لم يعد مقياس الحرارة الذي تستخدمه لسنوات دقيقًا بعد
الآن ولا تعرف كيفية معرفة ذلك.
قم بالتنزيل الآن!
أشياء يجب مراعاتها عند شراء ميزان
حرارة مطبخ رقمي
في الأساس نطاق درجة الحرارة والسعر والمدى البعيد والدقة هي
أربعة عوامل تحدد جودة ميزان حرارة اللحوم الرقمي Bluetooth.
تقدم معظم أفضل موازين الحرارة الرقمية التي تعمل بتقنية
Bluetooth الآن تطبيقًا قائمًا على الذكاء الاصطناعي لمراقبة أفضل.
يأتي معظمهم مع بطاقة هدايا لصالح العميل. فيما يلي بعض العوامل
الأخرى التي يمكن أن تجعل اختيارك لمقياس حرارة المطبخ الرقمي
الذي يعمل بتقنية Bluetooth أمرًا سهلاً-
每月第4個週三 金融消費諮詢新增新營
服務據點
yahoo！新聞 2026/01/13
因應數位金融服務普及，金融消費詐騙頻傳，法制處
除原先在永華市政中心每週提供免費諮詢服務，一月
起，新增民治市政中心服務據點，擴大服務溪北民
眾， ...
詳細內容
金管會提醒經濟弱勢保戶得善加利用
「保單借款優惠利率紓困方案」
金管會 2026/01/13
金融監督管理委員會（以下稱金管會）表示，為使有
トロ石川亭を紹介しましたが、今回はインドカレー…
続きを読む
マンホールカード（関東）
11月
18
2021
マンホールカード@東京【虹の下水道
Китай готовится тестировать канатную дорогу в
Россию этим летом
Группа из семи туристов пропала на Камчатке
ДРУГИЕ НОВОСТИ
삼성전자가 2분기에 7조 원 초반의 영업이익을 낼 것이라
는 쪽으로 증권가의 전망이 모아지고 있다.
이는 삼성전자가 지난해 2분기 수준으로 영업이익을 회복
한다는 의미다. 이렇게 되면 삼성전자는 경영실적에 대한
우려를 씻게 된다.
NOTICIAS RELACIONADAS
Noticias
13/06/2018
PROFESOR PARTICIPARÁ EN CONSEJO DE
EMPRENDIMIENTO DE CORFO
──────
Nothing in the listing should change; repeat it in full.

لم يعد مقياس الحرارة الذي تستخدمه لسنوات دقيقًا بعد
الآن ولا تعرف كيفية معرفة ذلك.
قم بالتنزيل الآن!
أشياء يجب مراعاتها عند شراء ميزان
حرارة مطبخ رقمي
في الأساس نطاق درجة الحرارة والسعر والمدى البعيد والدقة هي
أربعة عوامل تحدد جودة ميزان حرارة اللحوم الرقمي Bluetooth.
تقدم معظم أفضل موازين الحرارة الرقمية التي تعمل بتقنية
Bluetooth الآن تطبيقًا قائمًا على الذكاء الاصطناعي لمراقبة أفضل.
يأتي معظمهم مع بطاقة هدايا لصالح العميل. فيما يلي بعض العوامل
الأخرى التي يمكن أن تجعل اختيارك لمقياس حرارة المطبخ الرقمي
الذي يعمل بتقنية Bluetooth أمرًا سهلاً-
每月第4個週三 金融消費諮詢新增新營
服務據點
yahoo！新聞 2026/01/13
因應數位金融服務普及，金融消費詐騙頻傳，法制處
除原先在永華市政中心每週提供免費諮詢服務，一月
起，新增民治市政中心服務據點，擴大服務溪北民
眾， ...
詳細內容
金管會提醒經濟弱勢保戶得善加利用
「保單借款優惠利率紓困方案」
金管會 2026/01/13
金融監督管理委員會（以下稱金管會）表示，為使有
トロ石川亭を紹介しましたが、今回はインドカレー…
続きを読む
マンホールカード（関東）
11月
18
2021
マンホールカード@東京【虹の下水道
Китай готовится тестировать канатную дорогу в
Россию этим летом
Группа из семи туристов пропала на Камчатке
ДРУГИЕ НОВОСТИ
삼성전자가 2분기에 7조 원 초반의 영업이익을 낼 것이라
는 쪽으로 증권가의 전망이 모아지고 있다.
이는 삼성전자가 지난해 2분기 수준으로 영업이익을 회복
한다는 의미다. 이렇게 되면 삼성전자는 경영실적에 대한
우려를 씻게 된다.
NOTICIAS RELACIONADAS
Noticias
13/06/2018
PROFESOR PARTICIPARÁ EN CONSEJO DE
EMPRENDIMIENTO DE CORFO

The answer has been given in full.